Figure 6:. Bivalent and XBB.1.5 boosters improve neutralization against highly infectious variants.

(A) Schematic illustrating the variants and vaccinee sera to be tested below. (B) Geometric mean pNT₅₀ values of longitudinal serum samples over the course of CDC-recommended vaccination schedule against each variant. Strains are plotted in the order in time that they first appear. (C) pNT₅₀ of individual serum samples were normalized to geometric mean titer across all donors for WT and log transformed. Longitudinal samples from donors after WT, Bivalent, or XBB.1.5 boosters are plotted.

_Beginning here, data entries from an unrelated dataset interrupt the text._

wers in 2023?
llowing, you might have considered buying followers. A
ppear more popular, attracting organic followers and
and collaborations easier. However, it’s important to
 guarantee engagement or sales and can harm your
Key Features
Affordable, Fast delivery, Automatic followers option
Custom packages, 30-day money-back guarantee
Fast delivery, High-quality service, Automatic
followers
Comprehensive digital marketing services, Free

Length of each vertical line illustrates pNT₅₀ change. (D) Log transformed pNT₅₀ geometric mean values relative to WT for donor sera against variants of concern through JN.1 plotted against the date of first submission to GISAID. Solid lines represent linear regressions for WT Booster (R²=0.63, slope=−0.298, P=0.002), Bivalent Booster (R²=0.57, slope=−0.27, P=0.0044) and XBB.1.5 booster titers (R2=0.14, slope =−0.076, P =0.23). (E) One-way hierarchical clustering of pNT₅₀ values of sera obtained from boosted donors (rows) across each variant of concern (columns) relative to individual donor WT titer. Heatmaps maintaining clustering order of rows across Bivalent and XBB.1.5 boosters are plotted to the right. pNT₅₀ values are plotted in heat maps colored according to neutralizing activity relative to WT. Clustering was performed using pheatmap package v1.0.12 in R-Studio. (F) Pseudovirus infectivity (defined as infectious units per genome copy) was normalized to WT infectivity for each variant spike across three technical replicates (n=3). Pseudovirus infectivity relative to WT was measured for major SARS-CoV-2 variants by calculating fold change in slope of linear regressions fit across known dilutions. Bars and error bars depict mean and standard error of the mean. Each pseudovirus was compared to SARS-CoV-2 wild type using a One Way ANOVA with Holm-Sidak correction for multiple comparisons. (* = P<0.033, ** = P<0.0021, ***= P<0.0002, ****=P<0.0001).